García-Torrecillas Juan Manuel, Lea-Pereira María Carmen, Alonso-Morillejo Enrique, Moreno-Millán Emilio, de la Fuente-Arias Jesús
Emergency and Research Unit, Torrecárdenas University Hospital, 04009 Almería, Spain.
CIBER de Epidemiología y Salud Pública (CIBERESP), 28029 Madrid, Spain.
J Pers Med. 2023 Jun 13;13(6):995. doi: 10.3390/jpm13060995.
: Among the clinical predictors of a heart failure (HF) prognosis, different personal factors have been established in previous research, mainly age, gender, anemia, renal insufficiency and diabetes, as well as mediators (pulmonary embolism, hypertension, chronic obstructive pulmonary disease (COPD), arrhythmias and dyslipidemia). We do not know the role played by contextual and individual factors in the prediction of in-hospital mortality. : The present study has added hospital and management factors (year, type of hospital, length of stay, number of diagnoses and procedures, and readmissions) in predicting exitus to establish a structural predictive model. The project was approved by the Ethics Committee of the province of Almeria. : A total of 529,606 subjects participated, through databases of the Spanish National Health System. A predictive model was constructed using correlation analysis (SPSS 24.0) and structural equation models (SEM) analysis (AMOS 20.0) that met the appropriate statistical values (chi-square, usually fit indices and the root-mean-square error approximation) which met the criteria of statistical significance. Individual factors, such as age, gender and chronic obstructive pulmonary disease, were found to positively predict mortality risk. Isolated contextual factors (hospitals with a greater number of beds, especially, and also the number of procedures performed, which negatively predicted the risk of death. : It was, therefore, possible to introduce contextual variables to explain the behavior of mortality in patients with HF. The size or level of large hospital complexes, as well as procedural effort, are key contextual variables in estimating the risk of mortality in HF.
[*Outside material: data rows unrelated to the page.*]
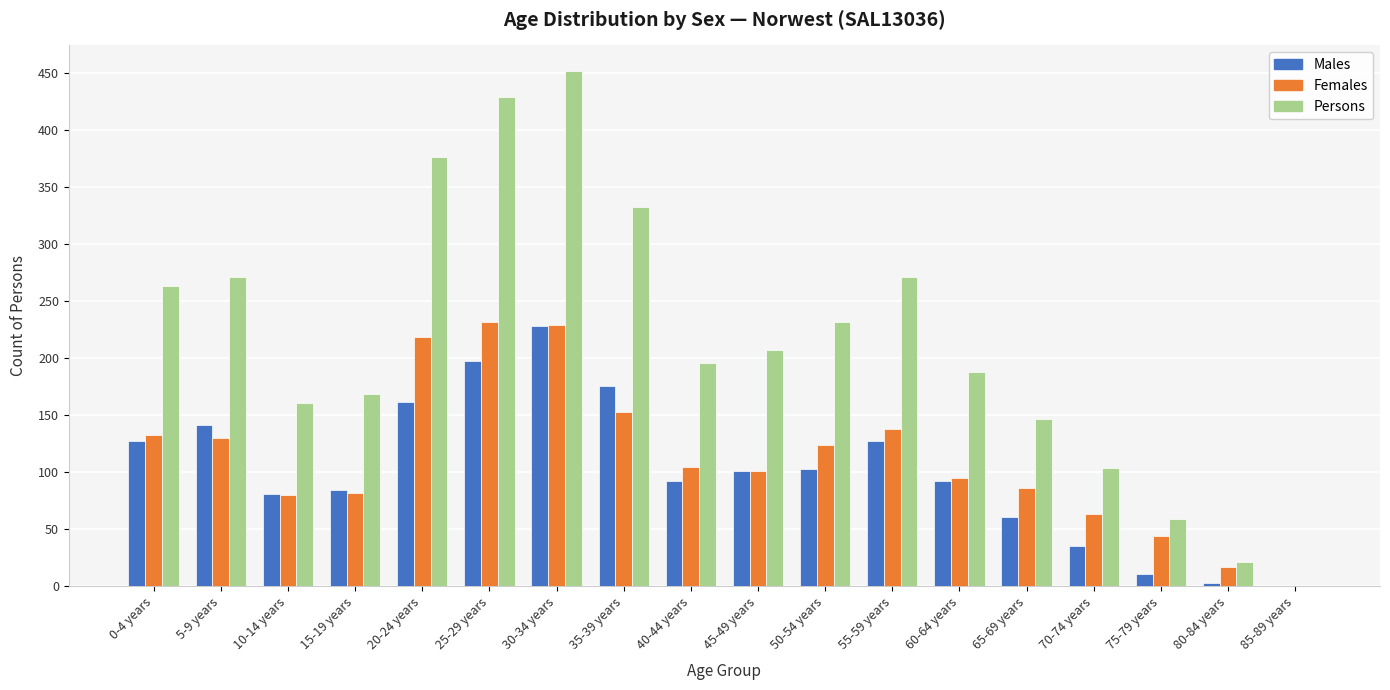

At which label does Females first exceed 105?

0-4 years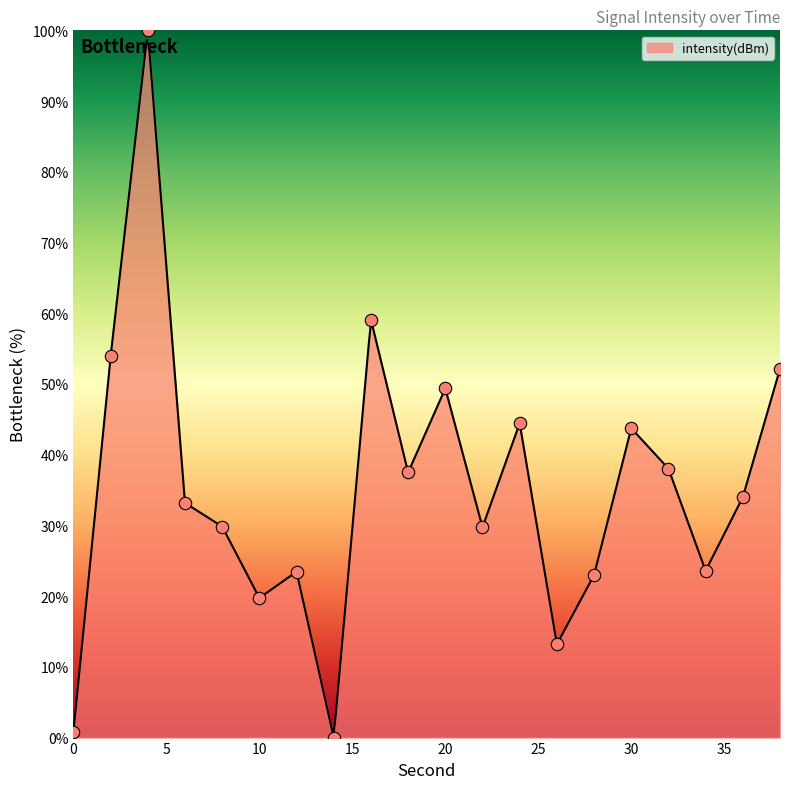

What is the change in value from 10 to 20?

+29.6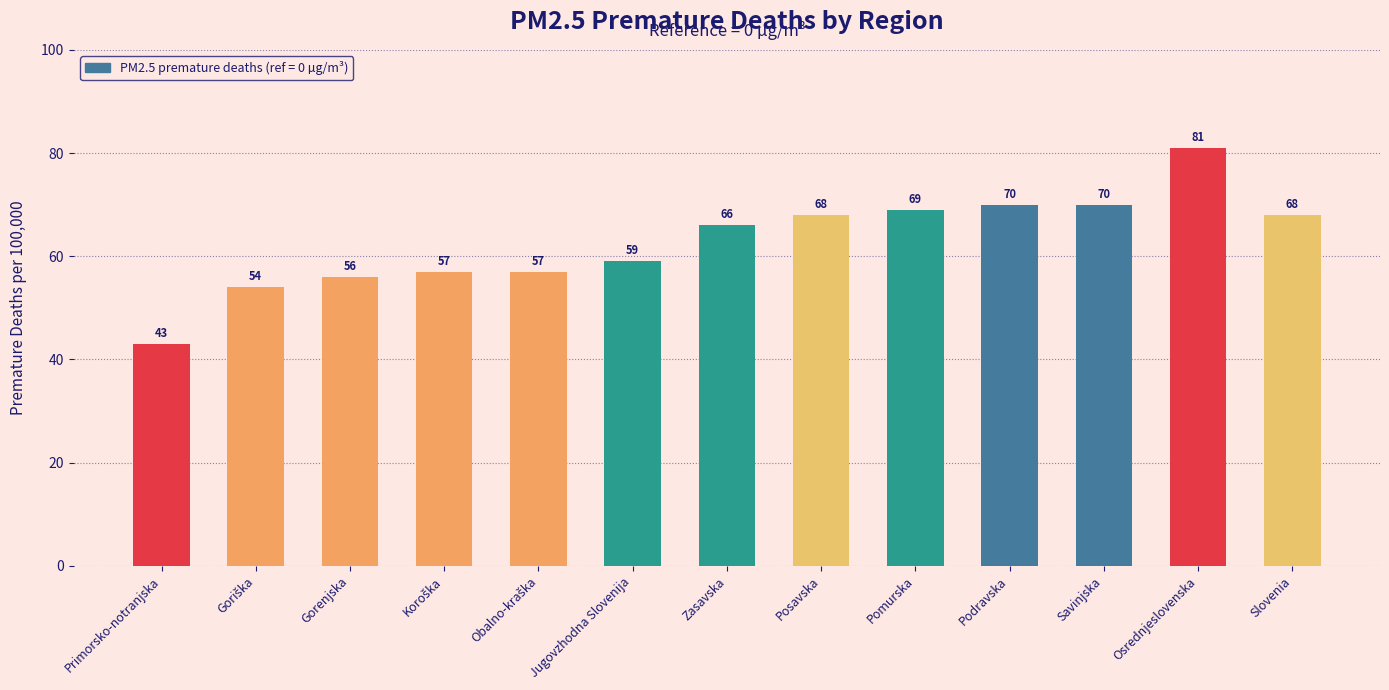

What is the label of the 4th bar from the right?

Podravska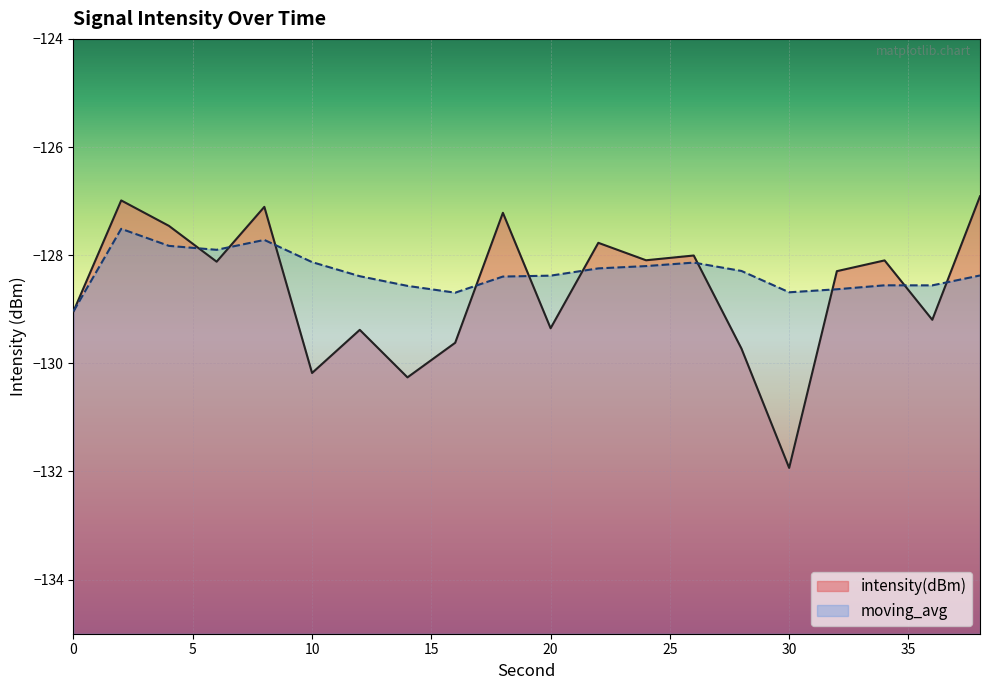

Rank the series by their average value, from highest to lowest.

moving_avg, intensity(dBm)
在心力衰竭(HF)预后的临床预测因素中,先前的研究已经确定了不同的个人因素,主要是年龄、性别、贫血、肾功能不全和糖尿病,以及介导因素(肺栓塞、高血压、慢性阻塞性肺疾病(COPD)、心律失常和血脂异常)。我们尚不清楚背景因素和个体因素在预测住院死亡率中所起的作用。
本研究在预测死亡时加入了医院和管理因素(年份、医院类型、住院时间、诊断和手术数量以及再入院情况),以建立一个结构预测模型。该项目获得了阿尔梅里亚省伦理委员会的批准。
共有529,606名受试者通过西班牙国家卫生系统的数据库参与研究。使用相关分析(SPSS 24.0)和结构方程模型(SEM)分析(AMOS 20.0)构建了一个预测模型,该模型满足适当的统计值(卡方、常用拟合指数和均方根误差近似值),符合统计学意义标准。发现年龄、性别和慢性阻塞性肺疾病等个体因素能正向预测死亡风险。孤立的背景因素(尤其是病床数量较多的医院,以及手术数量)能负向预测死亡风险。
因此,有可能引入背景变量来解释HF患者的死亡行为。大型医院综合体的规模或级别以及手术工作量是估计HF患者死亡风险的关键背景变量。